Diplomaten und EU-Parlamentarier werfen Orban "Erpressung" vor, weil er die Freigabe von 20 Milliarden Euro verlangt, die die EU wegen Rechtsstaats-Verstößen in Ungarn eingefroren hat. Zudem hält er Kontakt zu dem russischen Präsidenten Wladimir Putin, vergangenes Jahr ließ er sich sogar beim Handschlag mit dem Kreml-Chef ablichten.

Scholz will die Partner auf dem Gipfel auch zu mehr Waffenhilfe für die Ukraine drängen. "Ich glaube, dass es jetzt notwendig ist, dass alle mehr tun", sagte Scholz.

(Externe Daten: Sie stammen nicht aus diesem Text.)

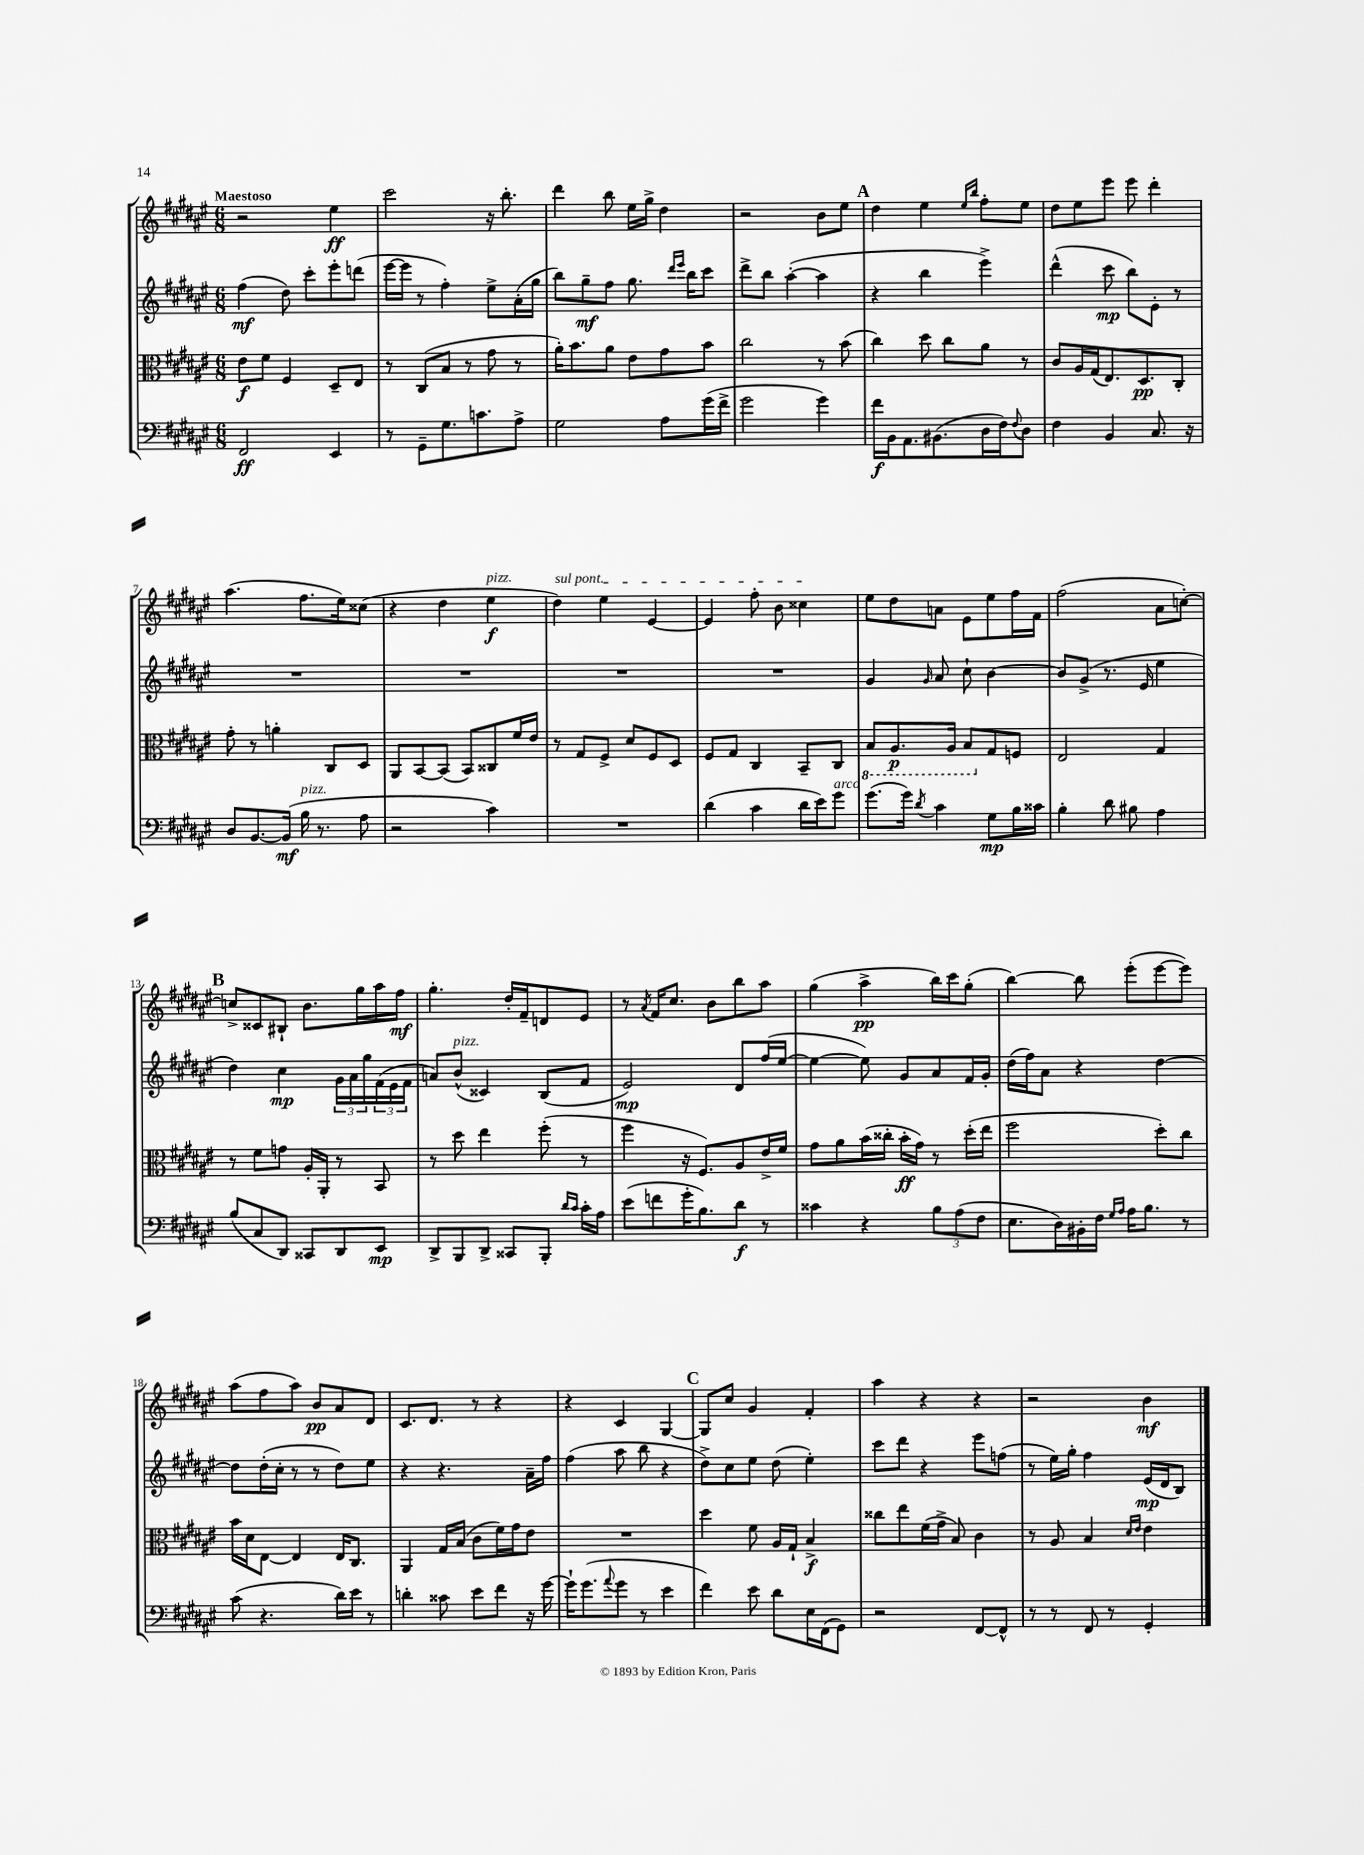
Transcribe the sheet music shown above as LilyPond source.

<<
\new StaffGroup <<
\new Staff = "s0" {
    \clef treble \key fis \major \numericTimeSignature \time 6/8 \tempo "Maestoso"
    r2 eis''4\ff |
    cis'''2 r16 b''8.-. |
    dis'''4 b''8 eis''16 gis''16-> dis''4 |
    r2 b'8 eis''8 |
    \mark \markup { \bold "A" } dis''4 eis''4 \grace { eis''16 b''16 } fis''8-. eis''8 |
    dis''8 eis''8 eis'''8 eis'''8 dis'''4-. |
    ais''4.( fis''8. eis''16) cisis''8( |
    r4 dis''4 eis''4\f^\markup { \italic "pizz." } |
    \once \override TextSpanner.bound-details.left.text = \markup { \italic "sul pont." } dis''4\startTextSpan) eis''4 eis'4~ |
    eis'4 fis''8-. b'8 cisis''4\stopTextSpan |
    eis''8 dis''8 a'8 eis'8 eis''8 fis''16 fis'16 |
    fis''2( ais'8 c''8~-.) |
    \mark \markup { \bold "B" } c''8-> cisis'8 bis8-! b'8. gis''16 ais''16 fis''16\mf |
    gis''4.-. dis''16-. fis'16-- d'8 eis'8 |
    r8 \acciaccatura { ais'8 } fis'16 cis''8. b'8 b''8 ais''8 |
    gis''4( ais''4->\pp b''16) cis'''16 gis''8-.( |
    b''4~) b''8 eis'''8-.( eis'''8~ eis'''8) |
    ais''8( fis''8 ais''8) b'8\pp ais'8 dis'8 |
    cis'8. dis'8. r8 r4 |
    r4 cis'4 gis4~ |
    \mark \markup { \bold "C" } gis8 cis''8 gis'4 fis'4-. |
    ais''4 r4 r4 |
    r2 b'4\mf \bar "|." |
}
\new Staff = "s1" {
    \clef treble \key fis \major \numericTimeSignature \time 6/8
    fis''4\mf( dis''8) cis'''8-. eis'''8-. d'''8( |
    eis'''16~ eis'''16 r8 fis''4-.) eis''8-> ais'16-.( gis''16 |
    b''8) gis''8--\mf fis''8 gis''8. \grace { dis'''16 eis'''16 } b''16 cis'''8 |
    dis'''8-> b''8 ais''4~-.( ais''4 |
    \mark \markup { \bold "A" } r4 b''4 eis'''4->) |
    dis'''4-^( cis'''8\mp b''8) eis'8-. r8 |
    R2. |
    R2. |
    R2. |
    R2. |
    gis'4 \grace { gis'16 } ais'8 cis''8-! b'4~ |
    b'8 gis'8->( r8. eis'16 eis''4 |
    \mark \markup { \bold "B" } dis''4) cis''4\mp \tuplet 3/2 { gis'16 ais'16 gis''16 } \tuplet 3/2 { fis'16( eis'16 fis'16 } |
    a'8) b'8-^^\markup { \italic "pizz." }( cisis'4) b8( fis'8 |
    eis'2\mp) dis'8 fis''16( eis''16~ |
    eis''4~ eis''8) gis'8 ais'8 fis'16 gis'16-. |
    dis''16( fis''16) ais'8 r4 dis''4~ |
    dis''8 dis''16-.( cis''16-. r8 r8 dis''8) eis''8 |
    r4 r4. ais'16-- fis''16 |
    fis''4( ais''8 b''8 r4 |
    \mark \markup { \bold "C" } dis''8->) cis''8 eis''8 dis''8( eis''4-.) |
    cis'''8 dis'''8 r4 eis'''8 f''8( |
    r8 eis''16) gis''16-. fis''4 eis'16\mp( dis'16 b8) \bar "|." |
}
\new Staff = "s2" {
    \clef alto \key fis \major \numericTimeSignature \time 6/8
    eis'8\f fis'8 fis4 dis8-- eis8 |
    r8 cis8( b8 r8 gis'8 r8 |
    ais'16-.) b'8. ais'8 eis'8 gis'8 b'8 |
    cis''2 r8 b'8( |
    \mark \markup { \bold "A" } cis''4) dis''8 cis''8 ais'8 r8 |
    cis'8 ais16 gis16( eis8.) dis8.\pp cis8-. |
    gis'8-. r8 a'4-. cis8 dis8 |
    ais,8 b,8~ b,8( b,8) cisis8 fis'16 eis'16 |
    r8 gis8 fis8-> dis'8 fis8 dis8 |
    fis8 gis8 cis4 b,8-- cis8 |
    \ottava #-1 b,8 ais,8.\p ais,16 b,8 \ottava #0 gis8 f8 |
    eis2 gis4 |
    \mark \markup { \bold "B" } r8 fis'8 g'8 ais16-. ais,16-. r8 b,8 |
    r8 dis''8 eis''4 fis''8-.( r8 |
    fis''4 r16 fis8.) ais8 eis'16-> fis'16 |
    gis'8 ais'8 b'16( cisis''16-. b'16-.\ff gis'16) r8 dis''16-.( eis''16 |
    fis''2 dis''8-.) cis''8 |
    b'16 dis'16 eis8~ eis4 eis16 cis8. |
    ais,4 gis16 b16( cis'8 fis'16) gis'16 eis'8 |
    R2. |
    \mark \markup { \bold "C" } dis''4 fis'8 ais16 gis16-! b4->\f |
    cisis''8 eis''8 fis'16( gis'16-> b8) cis'4 |
    r8 ais8 b4 \grace { dis'16 eis'16 } eis'4 \bar "|." |
}
\new Staff = "s3" {
    \clef bass \key fis \major \numericTimeSignature \time 6/8
    fis,2\ff eis,4 |
    r8 gis,8-- gis8. c'8. ais8-> |
    gis2 ais8 gis'16( fis'16-> |
    gis'2 gis'4) |
    \mark \markup { \bold "A" } fis'16\f b,16 ais,8. bis,8.( dis16 fis16) \appoggiatura { fis8 } dis8 |
    fis4 b,4 cis8. r16 |
    dis8 b,8.~ b,16\mf( b16^\markup { \italic "pizz." } r8. ais8 |
    r2 cis'4) |
    R2. |
    dis'4( cis'4 dis'16 eis'16) gis'8^\markup { \italic "arco" } |
    gis'8.( gis'16) \acciaccatura { dis'8 } cis'4 gis8\mp b16 cisis'16 |
    b4-. dis'8 bis8 ais4 |
    \mark \markup { \bold "B" } b8( cis8 dis,8) cisis,8 dis,8 eis,8\mp |
    dis,8-> b,,8 dis,8-> cisis,8 b,,8-. \grace { dis'16 cis'16 } cis'16-. ais16 |
    eis'8( f'8 gis'16-. b8.) dis'8\f r8 |
    cisis'4 r4 \tuplet 3/2 { b8 ais8( fis8 } |
    eis8. dis16) bis,16-. fis16 \grace { gis16 ais16 } ais16 b8. r8 |
    cis'8( r4. dis'16) eis'16 r8 |
    d'4-. cisis'8 eis'8 fis'8 r16 gis'16~ |
    gis'16-! gis'8.( \appoggiatura { ais'8 } gis'8 r8 eis'4 |
    \mark \markup { \bold "C" } fis'4) eis'8 dis'8 eis16 fis,16( gis,8) |
    r2 fis,8~ fis,8-^ |
    r8 r8 fis,8 r8 gis,4-. \bar "|." |
}
>>
>>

Deutschland hat Kiew in diesem Jahr gut sieben Milliarden Euro zugesagt und steht damit nach Darstellung des Kanzlers europaweit an der Spitze. Große EU-Länder wie Frankreich, Italien oder Spanien fallen nach Berliner Angaben dahinter zurück.

Die derzeit verfügbaren Zahlen zu den nationalen Ukraine-Hilfe seien "wenig aussagekräftig", kritisierte Scholz. Der EU-Außenbeauftragte Josep Borrell hatte die Zusagen am Mittwoch auf 21 Milliarden Euro beziffert, ohne die Geber zu nennen. Scholz betonte, alle 27 EU-Staaten müssten einen Beitrag leisten.

Am Rande des EU-Gipfels kam es zu Bauernprotesten. Landwirte aus mehreren Ländern blockierten mit etwa 1300 Traktoren Brüsseler Straßen. Sie fordern weniger Bürokratie und höhere Subventionen.